As D-Dimer levels are raised during pregnancy, they do not have a high positive predictive value for venous thromboembolism (VTE) in pregnancy (i.e. they are unreliable for ruling in VTE in pregnancy). However, nor are they a reliable rule-out test for VTE. One study estimated the sensitivity of the D-Dimer test at 73 per cent, meaning that 27 per cent of patients with a negative D-Dimer had VTE. There have also been case reports of pregnant women with pulmonary embolism presenting with a negative D-Dimer. Therefore, there is no value in performing a D-Dimer test for the exclusion of venous thromboembolism at any trimester in pregnancy.

Supporting evidence

  • Damodaram M, Kaladindi M, Luckit J, et al. D-dimers as a screening test for venous thromboembolism in pregnancy: is it of any use? Journal of Obstetrics and Gynaecology 2009; 29(2):101-32. 

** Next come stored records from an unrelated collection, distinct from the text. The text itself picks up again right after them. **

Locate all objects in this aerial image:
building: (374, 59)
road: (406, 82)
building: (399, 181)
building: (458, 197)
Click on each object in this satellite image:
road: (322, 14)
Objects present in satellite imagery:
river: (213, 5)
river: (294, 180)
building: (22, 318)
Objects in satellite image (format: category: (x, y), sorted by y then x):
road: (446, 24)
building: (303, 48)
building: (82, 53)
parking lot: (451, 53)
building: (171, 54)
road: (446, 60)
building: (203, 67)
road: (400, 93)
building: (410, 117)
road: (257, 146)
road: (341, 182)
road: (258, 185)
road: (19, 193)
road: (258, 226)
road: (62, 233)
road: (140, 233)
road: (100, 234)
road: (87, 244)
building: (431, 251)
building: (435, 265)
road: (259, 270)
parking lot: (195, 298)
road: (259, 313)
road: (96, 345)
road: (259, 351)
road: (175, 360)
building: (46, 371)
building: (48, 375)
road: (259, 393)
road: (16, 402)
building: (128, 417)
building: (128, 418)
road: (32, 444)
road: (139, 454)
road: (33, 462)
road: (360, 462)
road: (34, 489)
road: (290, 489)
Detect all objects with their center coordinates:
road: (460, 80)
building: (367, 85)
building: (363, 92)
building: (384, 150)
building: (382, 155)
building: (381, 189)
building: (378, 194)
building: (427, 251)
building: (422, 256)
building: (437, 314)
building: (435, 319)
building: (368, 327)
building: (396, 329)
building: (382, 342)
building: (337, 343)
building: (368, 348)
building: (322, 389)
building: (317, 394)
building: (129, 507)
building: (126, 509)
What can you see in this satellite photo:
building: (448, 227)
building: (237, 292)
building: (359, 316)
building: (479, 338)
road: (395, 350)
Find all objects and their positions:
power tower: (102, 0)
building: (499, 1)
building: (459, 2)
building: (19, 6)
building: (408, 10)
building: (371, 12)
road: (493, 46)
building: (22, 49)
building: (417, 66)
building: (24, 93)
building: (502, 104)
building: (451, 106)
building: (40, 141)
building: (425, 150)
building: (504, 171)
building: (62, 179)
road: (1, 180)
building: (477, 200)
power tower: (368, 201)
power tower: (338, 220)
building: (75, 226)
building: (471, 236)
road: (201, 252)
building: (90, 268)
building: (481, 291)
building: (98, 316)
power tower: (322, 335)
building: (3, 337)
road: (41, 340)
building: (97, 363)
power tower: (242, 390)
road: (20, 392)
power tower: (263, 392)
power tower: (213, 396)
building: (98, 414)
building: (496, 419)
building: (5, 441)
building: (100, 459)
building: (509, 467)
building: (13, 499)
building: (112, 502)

  • McLintock C, Brighton T, Chunilal S, et al. Recommendations for the diagnosis and treatment of deep venous thrombosis and pulmonary embolism in pregnancy and the postpartum period. Aust N Z J Obstet Gynaecol 2012; 52(1):14-22.
  • To MS, Hunt BJ, Nelson-Piercy C. A negative D-Dimer does not exclude venous thromboembolism in pregnancy. Journal of Obstetrics and Gynaecology 2008; 28(2):222-40.